▶ _EXERCISE REQUIREMENTS_
Find the word "tspan" in the listing; pull out each line holding it.

+++ DATASET RECORDS

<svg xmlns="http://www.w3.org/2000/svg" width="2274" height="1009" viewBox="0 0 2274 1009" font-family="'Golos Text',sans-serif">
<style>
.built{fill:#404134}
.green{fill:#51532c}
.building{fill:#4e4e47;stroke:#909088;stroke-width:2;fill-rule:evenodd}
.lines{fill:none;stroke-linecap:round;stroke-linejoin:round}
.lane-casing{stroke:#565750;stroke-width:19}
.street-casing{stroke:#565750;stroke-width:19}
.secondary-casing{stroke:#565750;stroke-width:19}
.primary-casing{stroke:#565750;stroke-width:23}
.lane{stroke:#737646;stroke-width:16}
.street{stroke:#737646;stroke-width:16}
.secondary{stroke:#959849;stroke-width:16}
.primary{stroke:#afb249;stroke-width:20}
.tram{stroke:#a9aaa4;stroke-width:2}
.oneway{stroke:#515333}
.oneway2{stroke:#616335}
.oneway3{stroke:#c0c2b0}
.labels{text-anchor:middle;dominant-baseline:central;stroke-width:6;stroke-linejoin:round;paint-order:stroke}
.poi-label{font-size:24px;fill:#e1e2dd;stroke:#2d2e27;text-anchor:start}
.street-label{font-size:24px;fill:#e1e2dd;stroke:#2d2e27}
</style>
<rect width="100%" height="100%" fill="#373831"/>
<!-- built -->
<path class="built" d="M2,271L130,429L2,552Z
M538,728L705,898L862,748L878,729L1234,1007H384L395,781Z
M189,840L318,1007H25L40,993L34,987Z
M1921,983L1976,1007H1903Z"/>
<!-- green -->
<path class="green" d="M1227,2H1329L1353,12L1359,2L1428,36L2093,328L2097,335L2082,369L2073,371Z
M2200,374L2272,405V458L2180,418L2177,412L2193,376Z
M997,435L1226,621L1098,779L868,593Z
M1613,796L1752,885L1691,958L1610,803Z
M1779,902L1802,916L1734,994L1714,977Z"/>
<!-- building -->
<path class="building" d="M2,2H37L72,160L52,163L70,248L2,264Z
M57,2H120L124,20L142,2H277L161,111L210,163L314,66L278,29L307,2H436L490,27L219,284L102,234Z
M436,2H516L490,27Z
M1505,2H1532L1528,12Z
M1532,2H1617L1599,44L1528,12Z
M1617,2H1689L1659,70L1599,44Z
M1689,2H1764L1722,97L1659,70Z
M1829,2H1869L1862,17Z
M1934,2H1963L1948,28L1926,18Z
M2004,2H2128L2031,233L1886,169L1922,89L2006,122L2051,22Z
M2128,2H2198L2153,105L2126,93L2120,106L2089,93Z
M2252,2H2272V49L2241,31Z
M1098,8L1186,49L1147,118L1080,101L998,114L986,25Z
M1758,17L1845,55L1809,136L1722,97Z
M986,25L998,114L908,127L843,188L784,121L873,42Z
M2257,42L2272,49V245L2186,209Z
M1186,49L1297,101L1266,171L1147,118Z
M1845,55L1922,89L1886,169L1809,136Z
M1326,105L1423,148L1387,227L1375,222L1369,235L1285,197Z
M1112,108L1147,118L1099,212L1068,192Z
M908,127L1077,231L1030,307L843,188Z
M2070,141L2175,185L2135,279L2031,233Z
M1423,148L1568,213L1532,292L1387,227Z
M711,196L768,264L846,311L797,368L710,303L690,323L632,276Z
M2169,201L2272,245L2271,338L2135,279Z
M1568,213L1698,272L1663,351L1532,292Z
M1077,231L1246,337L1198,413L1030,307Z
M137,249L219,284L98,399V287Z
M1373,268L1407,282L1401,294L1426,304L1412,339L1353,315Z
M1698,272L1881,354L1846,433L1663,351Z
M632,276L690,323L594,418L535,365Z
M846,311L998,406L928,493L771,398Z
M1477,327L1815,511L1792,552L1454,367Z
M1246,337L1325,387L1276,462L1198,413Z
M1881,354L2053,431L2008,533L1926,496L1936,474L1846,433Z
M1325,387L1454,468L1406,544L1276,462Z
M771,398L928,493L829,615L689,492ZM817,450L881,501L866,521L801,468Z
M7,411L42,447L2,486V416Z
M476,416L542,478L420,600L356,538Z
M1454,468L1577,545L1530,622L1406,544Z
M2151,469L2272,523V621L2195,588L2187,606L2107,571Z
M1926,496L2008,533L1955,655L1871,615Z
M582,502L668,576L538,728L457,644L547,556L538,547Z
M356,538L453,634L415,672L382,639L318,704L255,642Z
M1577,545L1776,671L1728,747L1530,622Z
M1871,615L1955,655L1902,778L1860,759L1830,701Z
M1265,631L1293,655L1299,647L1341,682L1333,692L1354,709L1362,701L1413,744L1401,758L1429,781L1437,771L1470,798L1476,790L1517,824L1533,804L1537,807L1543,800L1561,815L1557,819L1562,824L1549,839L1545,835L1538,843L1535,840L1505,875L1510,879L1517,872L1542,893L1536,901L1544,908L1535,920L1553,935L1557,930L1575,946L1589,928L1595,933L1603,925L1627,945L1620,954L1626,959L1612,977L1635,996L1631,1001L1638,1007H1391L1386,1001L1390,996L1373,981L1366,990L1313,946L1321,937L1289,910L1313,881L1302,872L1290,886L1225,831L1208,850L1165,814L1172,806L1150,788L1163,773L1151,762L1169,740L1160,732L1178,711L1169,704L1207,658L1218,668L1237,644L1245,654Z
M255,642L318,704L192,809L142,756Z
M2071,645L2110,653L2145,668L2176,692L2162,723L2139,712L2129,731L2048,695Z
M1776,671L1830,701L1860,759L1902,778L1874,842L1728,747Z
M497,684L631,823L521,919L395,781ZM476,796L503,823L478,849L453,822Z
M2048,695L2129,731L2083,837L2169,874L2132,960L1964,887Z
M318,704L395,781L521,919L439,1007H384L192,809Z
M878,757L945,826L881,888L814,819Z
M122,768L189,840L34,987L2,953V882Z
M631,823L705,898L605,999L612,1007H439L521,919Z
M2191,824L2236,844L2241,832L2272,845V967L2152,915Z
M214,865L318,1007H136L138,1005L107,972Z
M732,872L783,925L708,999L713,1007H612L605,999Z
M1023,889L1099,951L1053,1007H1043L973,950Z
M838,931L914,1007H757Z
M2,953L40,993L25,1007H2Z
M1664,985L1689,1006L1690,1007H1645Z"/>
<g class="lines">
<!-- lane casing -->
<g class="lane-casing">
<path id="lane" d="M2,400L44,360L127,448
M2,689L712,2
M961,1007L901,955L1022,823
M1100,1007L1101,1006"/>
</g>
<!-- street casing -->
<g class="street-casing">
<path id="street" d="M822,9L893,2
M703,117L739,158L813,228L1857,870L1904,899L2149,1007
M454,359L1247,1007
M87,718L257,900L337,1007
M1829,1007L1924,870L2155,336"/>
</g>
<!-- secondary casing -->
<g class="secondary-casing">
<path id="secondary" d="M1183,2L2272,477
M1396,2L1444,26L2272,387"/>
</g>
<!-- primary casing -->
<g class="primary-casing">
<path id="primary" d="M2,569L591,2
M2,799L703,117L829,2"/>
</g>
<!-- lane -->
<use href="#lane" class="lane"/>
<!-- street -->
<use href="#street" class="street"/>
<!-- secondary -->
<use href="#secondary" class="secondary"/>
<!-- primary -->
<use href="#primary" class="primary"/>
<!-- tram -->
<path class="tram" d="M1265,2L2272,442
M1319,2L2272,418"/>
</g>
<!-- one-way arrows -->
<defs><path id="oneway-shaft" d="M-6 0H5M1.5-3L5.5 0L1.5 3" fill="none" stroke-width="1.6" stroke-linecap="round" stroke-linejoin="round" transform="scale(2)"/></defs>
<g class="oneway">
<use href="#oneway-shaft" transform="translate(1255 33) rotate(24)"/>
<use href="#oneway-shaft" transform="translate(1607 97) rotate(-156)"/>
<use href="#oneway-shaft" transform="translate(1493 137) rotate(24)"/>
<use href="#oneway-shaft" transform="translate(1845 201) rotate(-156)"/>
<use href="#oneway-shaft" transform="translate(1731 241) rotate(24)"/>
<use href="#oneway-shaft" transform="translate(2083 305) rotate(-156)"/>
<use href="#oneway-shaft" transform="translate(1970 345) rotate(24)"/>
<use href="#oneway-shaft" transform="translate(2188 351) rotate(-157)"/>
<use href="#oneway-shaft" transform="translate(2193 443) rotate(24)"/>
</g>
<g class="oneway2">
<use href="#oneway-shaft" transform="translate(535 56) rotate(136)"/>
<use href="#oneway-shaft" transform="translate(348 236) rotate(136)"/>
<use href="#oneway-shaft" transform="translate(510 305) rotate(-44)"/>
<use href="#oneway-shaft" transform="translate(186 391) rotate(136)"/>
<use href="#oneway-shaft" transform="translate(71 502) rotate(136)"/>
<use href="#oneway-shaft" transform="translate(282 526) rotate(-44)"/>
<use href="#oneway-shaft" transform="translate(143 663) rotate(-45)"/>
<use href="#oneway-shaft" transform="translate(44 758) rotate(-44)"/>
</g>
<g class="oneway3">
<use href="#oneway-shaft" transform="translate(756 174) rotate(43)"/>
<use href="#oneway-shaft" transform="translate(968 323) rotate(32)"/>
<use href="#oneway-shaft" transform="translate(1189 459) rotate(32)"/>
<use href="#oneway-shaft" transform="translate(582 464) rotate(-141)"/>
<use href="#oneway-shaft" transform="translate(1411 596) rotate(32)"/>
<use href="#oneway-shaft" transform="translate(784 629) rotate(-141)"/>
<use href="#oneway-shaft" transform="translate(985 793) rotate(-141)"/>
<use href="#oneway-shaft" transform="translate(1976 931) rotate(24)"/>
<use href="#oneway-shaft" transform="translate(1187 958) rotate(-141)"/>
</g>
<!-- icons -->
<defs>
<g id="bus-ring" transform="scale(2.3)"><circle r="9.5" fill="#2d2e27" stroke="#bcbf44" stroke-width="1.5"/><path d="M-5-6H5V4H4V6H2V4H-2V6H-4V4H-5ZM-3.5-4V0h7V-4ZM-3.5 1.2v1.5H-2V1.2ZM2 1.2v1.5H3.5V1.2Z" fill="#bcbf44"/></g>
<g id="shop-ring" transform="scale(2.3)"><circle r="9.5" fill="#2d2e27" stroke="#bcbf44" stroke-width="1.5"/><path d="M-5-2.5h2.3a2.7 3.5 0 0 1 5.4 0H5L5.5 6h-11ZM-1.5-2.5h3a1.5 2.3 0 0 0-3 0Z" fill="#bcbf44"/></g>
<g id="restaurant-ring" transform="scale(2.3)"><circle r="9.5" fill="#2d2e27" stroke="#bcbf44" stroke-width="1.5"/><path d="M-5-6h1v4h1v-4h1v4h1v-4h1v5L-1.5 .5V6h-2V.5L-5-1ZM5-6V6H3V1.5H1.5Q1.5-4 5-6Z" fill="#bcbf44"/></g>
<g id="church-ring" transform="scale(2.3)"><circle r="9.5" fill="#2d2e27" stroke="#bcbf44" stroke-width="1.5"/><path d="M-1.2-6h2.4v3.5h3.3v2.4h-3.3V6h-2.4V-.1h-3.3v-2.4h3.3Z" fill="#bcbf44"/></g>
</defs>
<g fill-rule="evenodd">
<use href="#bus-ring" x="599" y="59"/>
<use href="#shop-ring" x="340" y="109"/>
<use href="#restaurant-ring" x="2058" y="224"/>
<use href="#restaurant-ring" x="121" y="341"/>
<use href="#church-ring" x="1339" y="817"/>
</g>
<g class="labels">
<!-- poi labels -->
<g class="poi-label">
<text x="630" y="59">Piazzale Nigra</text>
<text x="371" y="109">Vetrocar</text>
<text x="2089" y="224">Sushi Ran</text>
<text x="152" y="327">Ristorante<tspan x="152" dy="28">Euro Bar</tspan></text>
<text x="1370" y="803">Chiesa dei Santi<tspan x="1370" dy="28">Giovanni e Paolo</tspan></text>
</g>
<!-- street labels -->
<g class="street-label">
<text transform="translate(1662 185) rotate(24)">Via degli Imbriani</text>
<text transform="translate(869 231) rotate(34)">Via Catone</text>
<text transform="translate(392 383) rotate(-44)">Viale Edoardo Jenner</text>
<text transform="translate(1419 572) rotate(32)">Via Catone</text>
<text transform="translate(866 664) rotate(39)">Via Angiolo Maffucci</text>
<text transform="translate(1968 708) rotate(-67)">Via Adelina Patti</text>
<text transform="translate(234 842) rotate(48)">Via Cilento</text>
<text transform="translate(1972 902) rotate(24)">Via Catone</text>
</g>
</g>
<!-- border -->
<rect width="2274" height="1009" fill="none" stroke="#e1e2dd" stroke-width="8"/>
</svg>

++++++

▶ _EXERCISE OUTPUT_
<text x="152" y="327">Ristorante<tspan x="152" dy="28">Euro Bar</tspan></text>
<text x="1370" y="803">Chiesa dei Santi<tspan x="1370" dy="28">Giovanni e Paolo</tspan></text>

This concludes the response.